Shares are essentially property rights expressed in shares, which are the smallest division of the company’s charter capital. Charter capital is divided into equal parts called shares. Individuals or organizations that own shares called shareholders.
– The value of each share (par value of shares) is decided by the company and recorded in the shares. The par value of the shares may differ from the offering price of the shares.
– Shares are the legal basis to prove their status as shareholders of the company regardless of whether they participate in the establishment of the company or not.
Types of shares offering
A share offering is an increase in the number of shares or types of shares that your company is entitled to offer to increase its charter capital.
An offer of shares may be made in the following forms:
– Offering shares to existing shareholders.
– Offering shares to the public.
What is a public offering of shares?
A public offering of shares is the offering of shares to investors or the use of advertising and public solicitation methods when making the offering.
If you want to offer shares, your company needs to carry out the procedures for offering shares to the public by regulations.
Procedures for offering shares to the public
Step 1: Register to offer shares to the public
Issuing organizations and shareholders of public companies, before offering securities to the public, must register with the State Securities Commission. Except in the following cases:
– public offering of shares to convert state-owned enterprises; one-member limited liability companies with 100% charter capital held by state-owned enterprises; public non-business units into joint-stock companies.
– Besides, the sale of shares according to the legally effective judgment or decision of the Court or the Arbitrator’s decision. Or the sale of a manager’s shares; recipient of assets in the event of bankruptcy or insolvency.
A dossier of registration for a public offering of shares includes:
– Registration certificate for the public offering of shares.
– Prospectus.
– Charter of the issuer.
– Moreover, the decision of the General Meeting of Shareholders to approve the issuance plan; the plan to use capital obtained from the offering, and the written commitment to the listing.

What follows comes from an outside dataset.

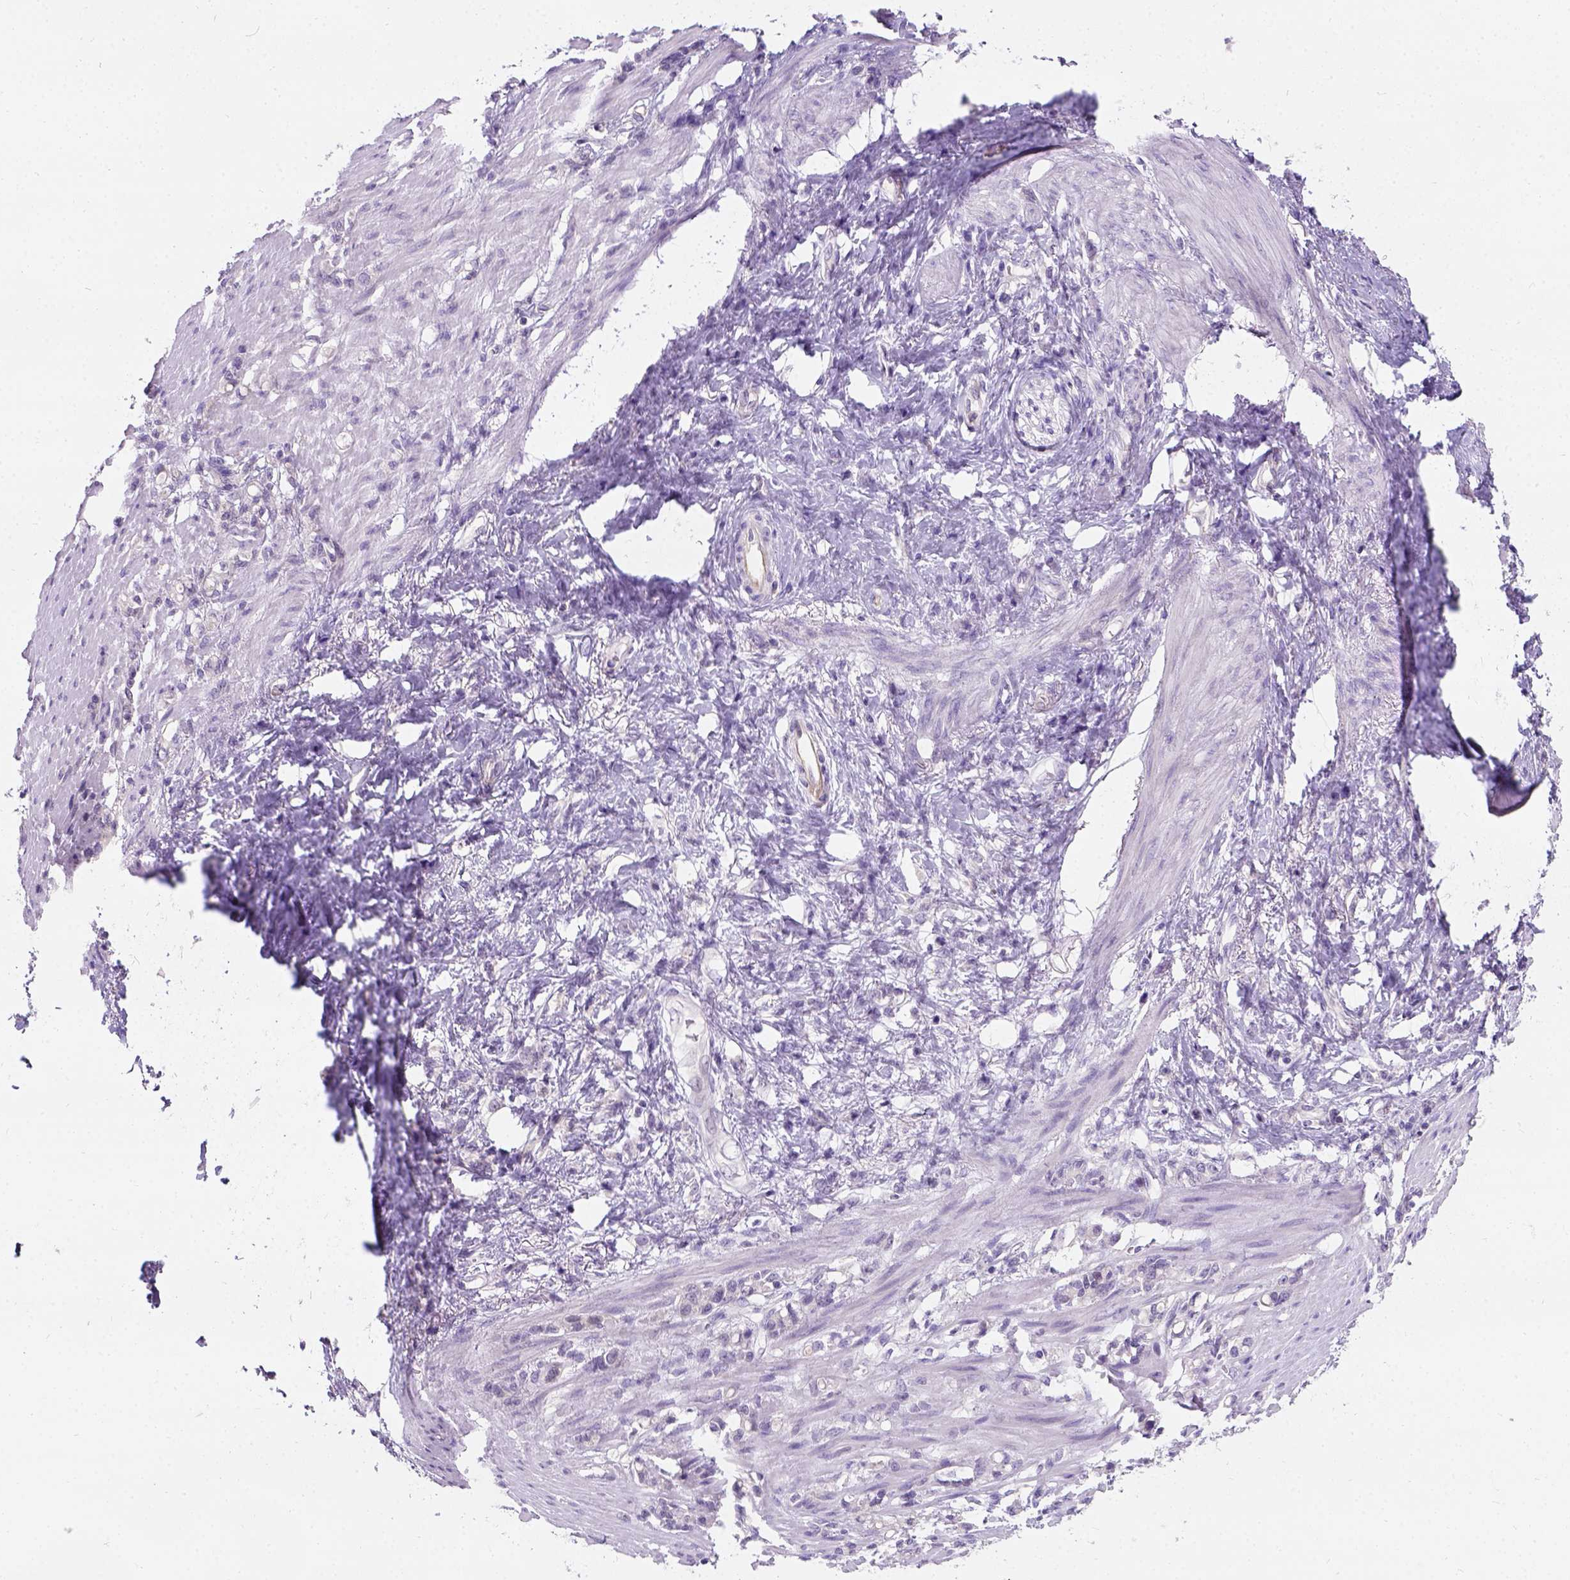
{"staining": {"intensity": "negative", "quantity": "none", "location": "none"}, "tissue": "stomach cancer", "cell_type": "Tumor cells", "image_type": "cancer", "snomed": [{"axis": "morphology", "description": "Adenocarcinoma, NOS"}, {"axis": "topography", "description": "Stomach"}], "caption": "The histopathology image displays no staining of tumor cells in stomach cancer. Nuclei are stained in blue.", "gene": "C20orf144", "patient": {"sex": "female", "age": 84}}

Or register to trade shares on the stock trading system.
– Written commitment to meet regulations.
– The written commitment of major shareholders before the time of the initial public offering of shares of the issuer to jointly hold at least 20% of the charter capital of the issuer for at least 1 year from the closing date of the offering
– Consulting contract for the registration of public offering of shares with a securities company.
– Similarly, written confirmation of the bank; foreign bank branches on opening an escrow account to receive money to buy shares of the offering.
– Lastly, underwriting commitment (if any).
Step 2: Disclosure before offering
Within 30 days from the date of receipt of a complete and valid application for registration of a public offering of securities. The State Securities Commission shall issue the Certificate of Registration of a Public Offering of Securities. In case of refusal, it must reply in writing and clearly state the reason.
Besides, within 07 days from the effective date of the above registration certificate. The issuer must publish the Notice of Release on 01 electronic newspaper or printed newspaper in 03 consecutive issues.
Step 3: Distribution of securities
The distribution of securities must ensure fairness and publicity; ensure the minimum time limit for investors to register to buy securities is 20 days. Except for the case that the securities offered for sale covered warrants; This deadline must state in the Release Notice.
So, the distribution of securities must be completed within 90 days; from the effective date of the Certificate of Registration for the Public Offering of Securities.
The report on the results of the offering to the State Securities Commission must complete within 10 days; from the closing date of the offering. At the same time, the written confirmation of the bank attached; a branch of the foreign bank where the escrow account opened on the proceeds from the offering.
Related article:
Conditions for securities offering according to Vietnamese law
What is the difference between shares and stocks?
Frequently asked questions
Shares are considered to have been sold when full payment is made and the required information about the purchaser is fully recorded in the register of shareholders. From that point on, the person buying the shares becomes the shareholder of the company.
The State Securities Commission has the right to suspend a public offering of securities for a maximum of 60 days in the following cases:
1. An application file for registration of a public offering of securities contains false information or omits important contents that may affect investment decisions and cause damage to investors.
2. The distribution of securities did not comply with regulations.